Sunday, 6 October 2013

Kenya military names Westgate mall attack suspects

Four men believed to have been involved in the deadly shopping centre attack in Nairobi last month have been named.
The Kenyan military said Abu Baara al-Sudani, Omar Nabhan, Khattab al-Kene and Umayr - shown in new CCTV footage - were killed during the standoff.
Kenya said previously 10-15 militants had been involved, but the police chief says the figure may now be four to six.
The al-Shabab group said it carried out the attack on the Westgate mall on 21 September, leaving at least 67 dead.
The al-Qaeda-linked group said the attack was in retaliation for Kenya’s military involvement in Somalia.
Too early?
The naming of the men came as CCTV footage was aired showing four attackers calmly walking through a room in the mall holding machine guns.
Kenya Defence Forces spokesman Maj Emmanuel Chirchir told Reuters news agency: “I confirm these were the terrorists; they all died in the raid.”
Reuters quoted Maj Chirchir as saying that al-Sudani was an “experienced fighter” from Sudan and was believed to be the leader of the group.
Maj Chirchir said Nabhan was a Kenyan of Arab origin and al-Kene a Somali linked to al-Shabab. Further details about Umayr had not yet been verified, he said.
A Kenyan security analyst told the BBC that at least two of the names would be familiar to the Kenyan intelligence services.
Kenyan police Chief David Kimaiyo told Kenya’s KTN television station it was now believed that four to six gunmen had carried out the attack, not 10 to 15.
“None of them managed to escape from the building after the attack,” he said.
Mr Kimaiyo also said that wanted British woman Samantha Lewthwaite had not been involved.
“We have also established that she was not part of the attackers in the building.

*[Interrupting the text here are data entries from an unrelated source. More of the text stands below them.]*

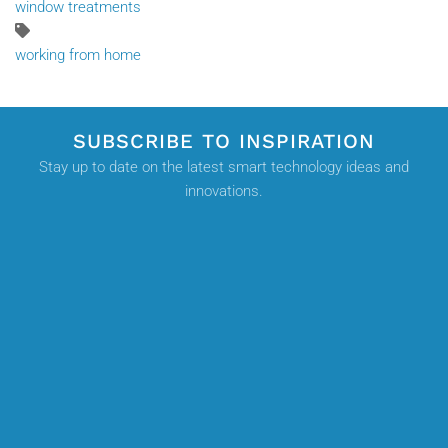
window treatments
working from home
SUBSCRIBE TO INSPIRATION
Stay up to date on the latest smart technology ideas and
innovations.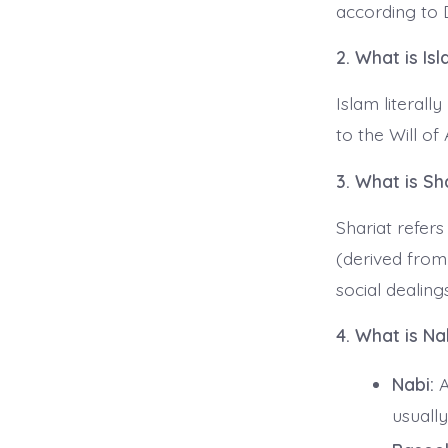
according to 
2. What is Is
Islam literall
to the Will o
3. What is Sh
Shariat refers
(derived from
social dealings
4. What is Na
Nabi:
A
usually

There was no woman,” he said.
Ms Lewthwaite, 29, is the widow of one of the four suicide bombers who attacked London on 7 July 2005.
Kenya had earlier said five attackers were killed in the security operation and that nine people were in custody.
The BBC’s Gabriel Gatehouse in Nairobi says the latest CCTV footage is from a limited part of the complex and, with some eyewitnesses reporting a two-pronged attack, it is too early to say definitively how many gunmen were in the building.